Review Article

Protein Methylation and Stress Granules: Posttranslational Remodeler or Innocent Bystander?

Figure 5

Stress granules contain symmetric dimethylarginine-containing proteins. HeLa cells were treated with 1.0 mM sodium arsenite for 20 minutes and subsequently immunostained with an antibody that detects the stress granule marker, TIA1 (red), and one that recognizes a subset of symmetrically dimethylarginine-containing proteins, SYM10 (green). The upper panel shows a confocal image of the stress granule containing cells. A magnified view of the boxed region is shown in the second set of panels. It is evident from the data that there are at least three types of granules that SYM10 recognize: large stress granules that colocalize with the TIA1 marker (yellow arrows), much smaller, non-colocalizing foci (green arrows), and a diffuse lattice or network (green circle).

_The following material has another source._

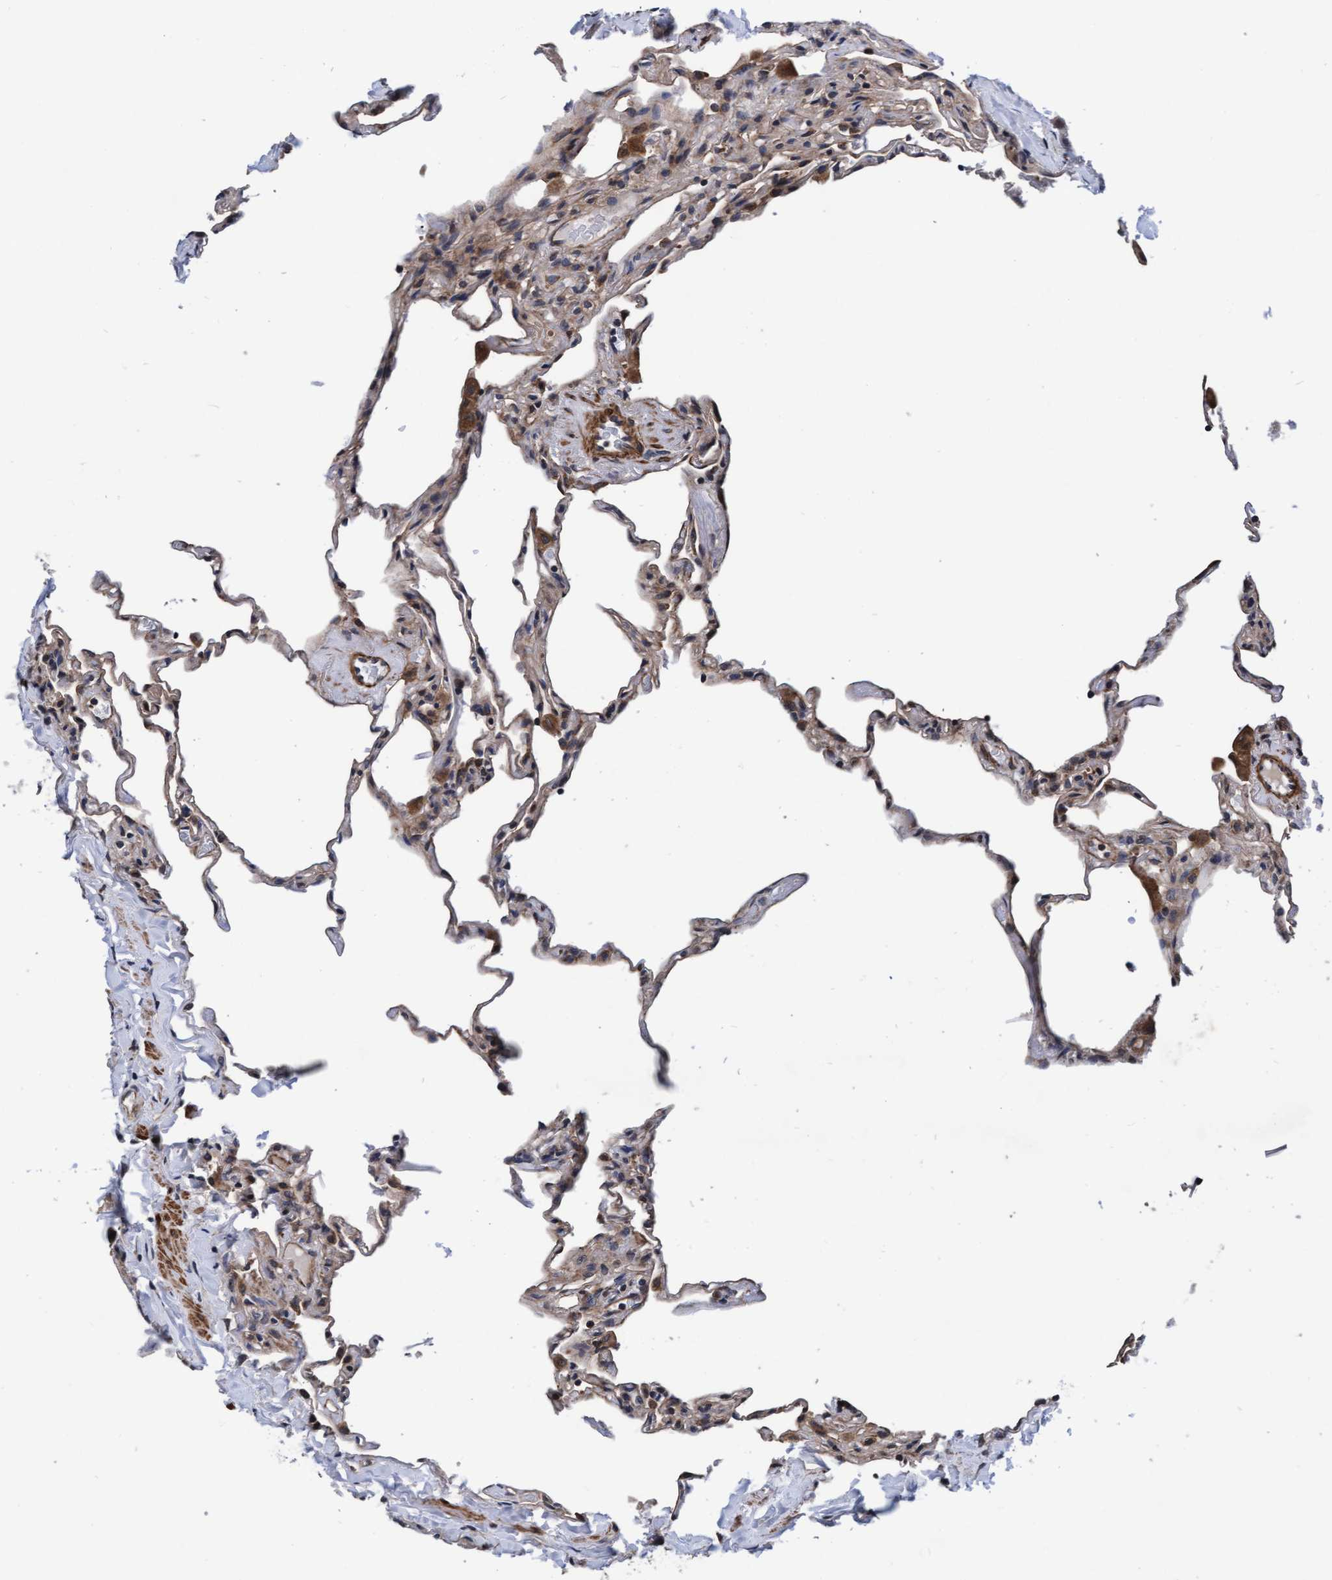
{"staining": {"intensity": "moderate", "quantity": "<25%", "location": "cytoplasmic/membranous"}, "tissue": "lung", "cell_type": "Alveolar cells", "image_type": "normal", "snomed": [{"axis": "morphology", "description": "Normal tissue, NOS"}, {"axis": "topography", "description": "Lung"}], "caption": "Protein expression by immunohistochemistry displays moderate cytoplasmic/membranous staining in approximately <25% of alveolar cells in benign lung. The staining is performed using DAB (3,3'-diaminobenzidine) brown chromogen to label protein expression. The nuclei are counter-stained blue using hematoxylin.", "gene": "EFCAB13", "patient": {"sex": "male", "age": 59}}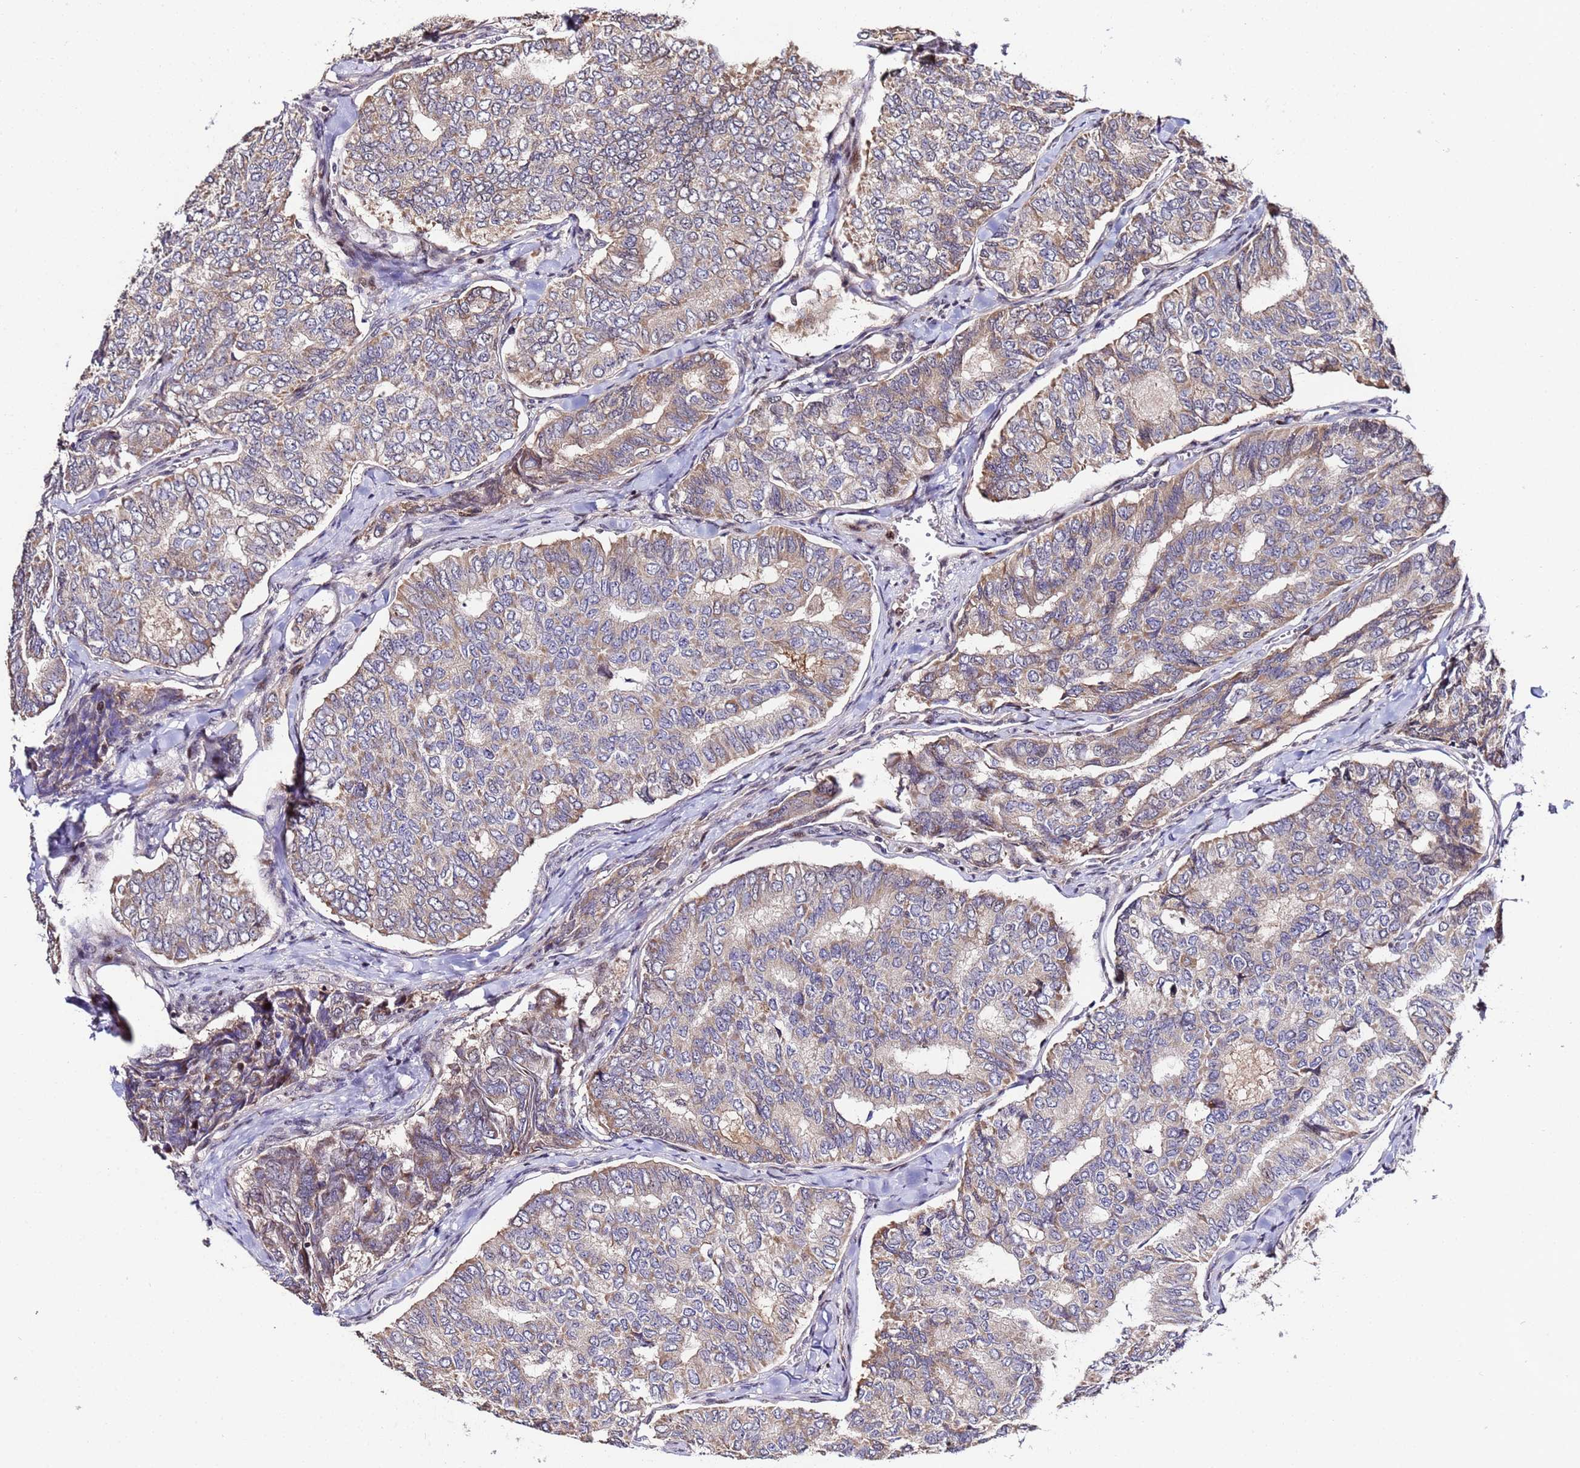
{"staining": {"intensity": "moderate", "quantity": ">75%", "location": "cytoplasmic/membranous"}, "tissue": "thyroid cancer", "cell_type": "Tumor cells", "image_type": "cancer", "snomed": [{"axis": "morphology", "description": "Papillary adenocarcinoma, NOS"}, {"axis": "topography", "description": "Thyroid gland"}], "caption": "Thyroid cancer stained with immunohistochemistry (IHC) demonstrates moderate cytoplasmic/membranous positivity in approximately >75% of tumor cells.", "gene": "WNK4", "patient": {"sex": "female", "age": 35}}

Colocalization analyses performed as described in Figure 2 clearly show that only the stress granules contain TIA1 and symmetrically dimethylated proteins. This was confirmed by subtracting the colocalized image from the green image; note the vacant black holes where the stress granules are. The graph quantifies the granule sizes of the colocalized and non-colocalized granules. The results were adapted from Dolzhanskaya et al. [27, Figure  14] and [20, Figure  12].